Multi-disciplinary project receives £390,000 grant to discover genetic cause of epilepsy

The University of Liverpool has received a £390,000 grant from Medical Research Council to conduct research into how mutations in genes can cause epilepsy.

Epilepsy is estimated to affect more than 500,000 people in the UK. This means that around 1 in every 100 people has the condition.

Cells in the brain, known as neurons, normally communicate with each other using electrical signals and chemical messengers. In epilepsy, there are abnormal bursts of electrical activity in brain neurons, which leads to various types of recurrent seizures.

Multi-disciplinary project

The research, which is to be conducted by a team of researchers from the University's Institute of Translational Medicine (ITM), will examine how epilepsy-associated mutations in evolutionarily conserved neuronal genes can cause epilepsy.

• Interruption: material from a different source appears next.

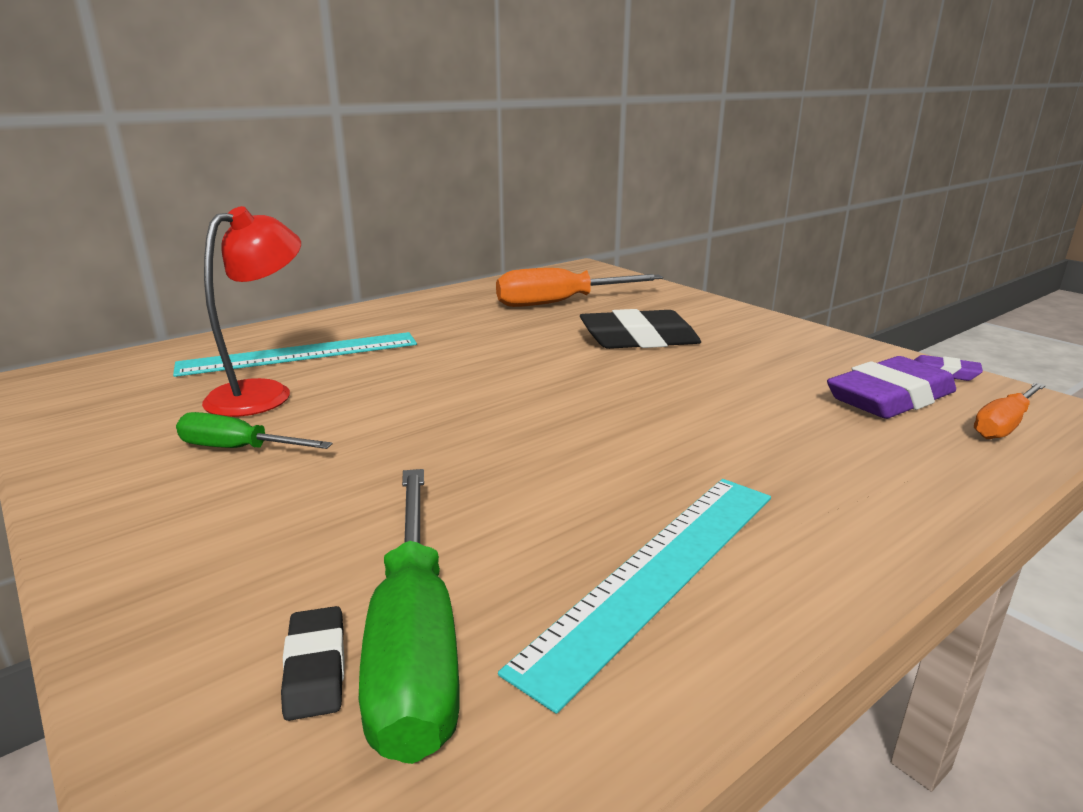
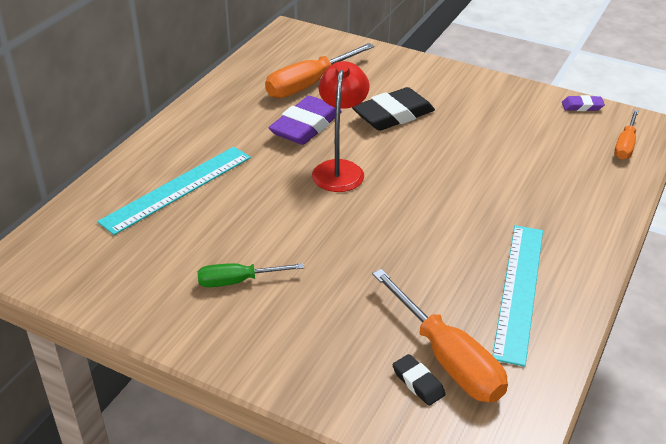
camera: 25 degrees left, 15 degrees up
(263, 393) = (197, 232): red lamp -> red lamp (339, 169)
(415, 644) = (447, 358): green screwdriver -> orange screwdriver
(889, 398) = (563, 137): purple eraser -> purple eraser (306, 126)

Professor Alan Morgan, who led the bid, said: "Genetics has long been recognised to play an important role in many types of epilepsy. However, it is only in the last few years that substantial progress has been made in identifying the genetic mutations that cause epilepsy. Although this is a major recent breakthrough, understanding how these genetic variations contribute to epilepsy and translating this into new treatments will require extensive further work bridging different areas of biomedical research.

"Our multi-disciplinary project will address this by capitalising on the expertise of the team of co-investigators within ITM in the areas of epilepsy (Dr Graeme Sills, Prof Tony Marson), neurobiology (Prof Alan Morgan, Dr Jeff Barclay, Prof Bob Burgoyne) and genetics (Prof Andrew Morris). This will involve identifying novel epilepsy-associated mutations, engineering these into the genome of the model organism Caenorhabditis elegans, and analysing the functional consequences of the mutations."

If successful, the project will illuminate how genetic variation in conserved genes causes functional changes that lead to epilepsy and may reveal novel targets for antiepileptic drug discovery.